## [Instructions to follow]
Exactly the lines from the one containing "- mechanically ventilated" to the last line of the records, inclusive, are to be transcribed; include no others.

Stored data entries
"""

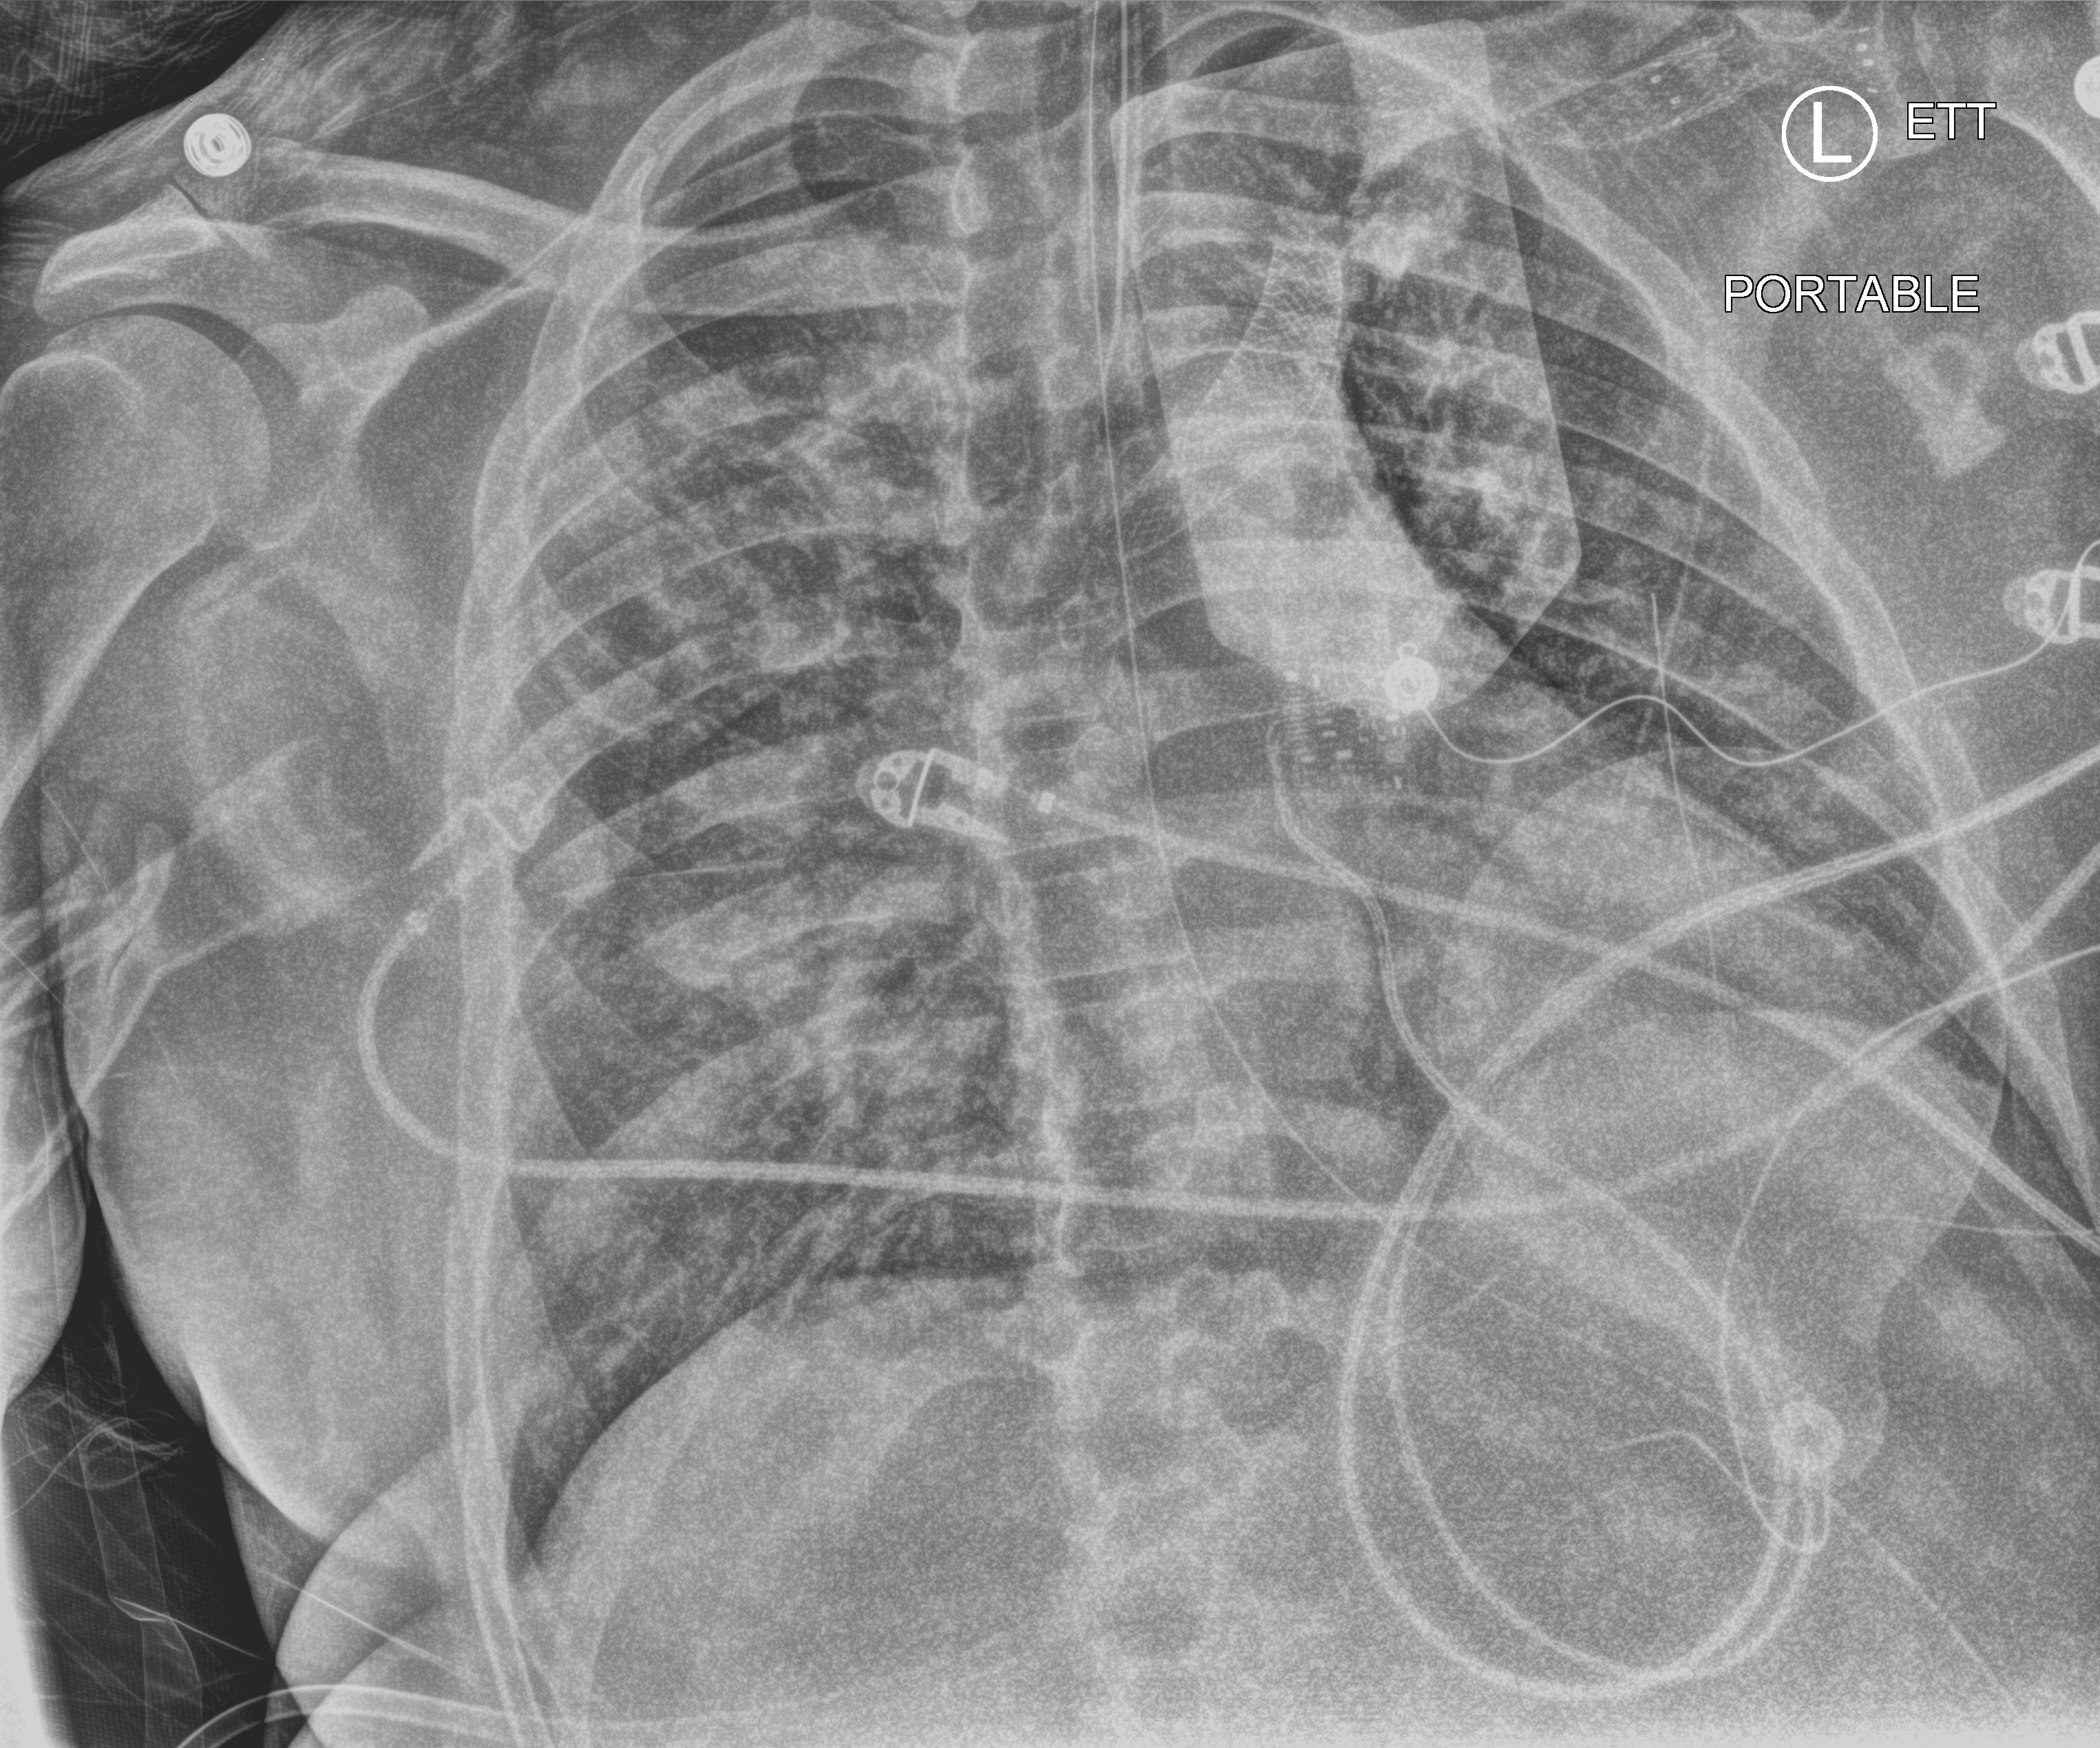
Portable chest radiograph; anteroposterior (AP) projection. Male patient hospitalised with COVID-19, age 18–59 years.
Admission-level facts for this patient (not findings on this image; timing relative to this image not recorded):
- mechanically ventilated during this hospital stay: yes
- diabetes (admission record): no
- chronic kidney disease (admission record): yes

"""

## [Exercise result]
- mechanically ventilated during this hospital stay: yes
- diabetes (admission record): no
- chronic kidney disease (admission record): yes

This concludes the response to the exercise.